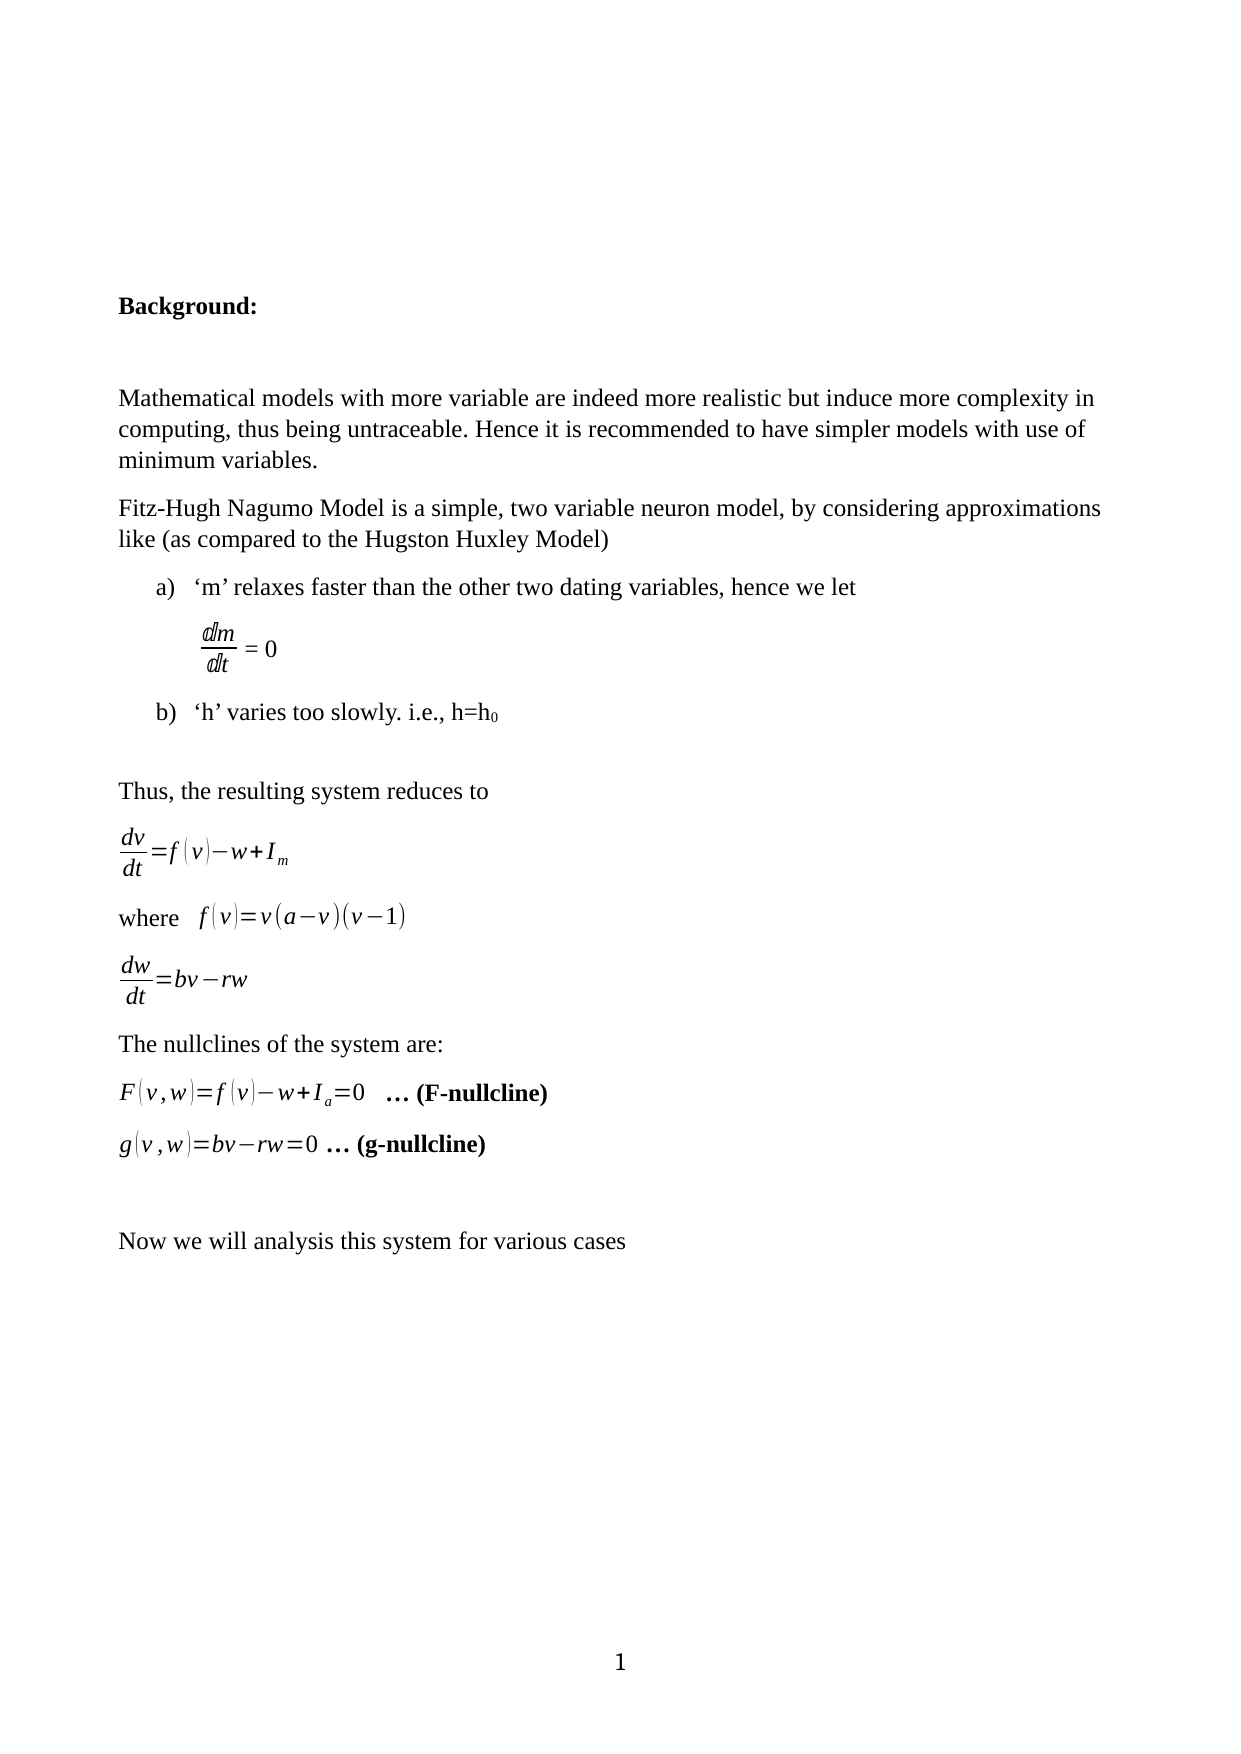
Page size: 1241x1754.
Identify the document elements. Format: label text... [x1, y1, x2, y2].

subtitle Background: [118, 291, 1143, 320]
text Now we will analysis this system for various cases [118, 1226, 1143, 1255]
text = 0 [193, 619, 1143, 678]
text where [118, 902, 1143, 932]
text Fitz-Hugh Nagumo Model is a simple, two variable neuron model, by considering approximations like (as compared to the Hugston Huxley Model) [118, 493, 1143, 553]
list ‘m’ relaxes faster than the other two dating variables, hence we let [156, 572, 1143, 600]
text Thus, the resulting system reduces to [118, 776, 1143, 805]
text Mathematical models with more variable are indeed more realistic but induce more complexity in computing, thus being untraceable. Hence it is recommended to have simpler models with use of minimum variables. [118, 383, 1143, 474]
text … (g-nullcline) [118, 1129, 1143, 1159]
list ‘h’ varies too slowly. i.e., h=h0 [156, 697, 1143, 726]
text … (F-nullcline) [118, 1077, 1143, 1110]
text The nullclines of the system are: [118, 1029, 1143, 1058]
────────────────────
### YOUR ASSIGNMENT
Lines holding the word "variables" are the answer; copy every one from the records above.

### TASK RESULT
list ‘m’ relaxes faster than the other two dating variables, hence we let [156, 572, 1143, 600]
text Mathematical models with more variable are indeed more realistic but induce more complexity in computing, thus being untraceable. Hence it is recommended to have simpler models with use of minimum variables. [118, 383, 1143, 474]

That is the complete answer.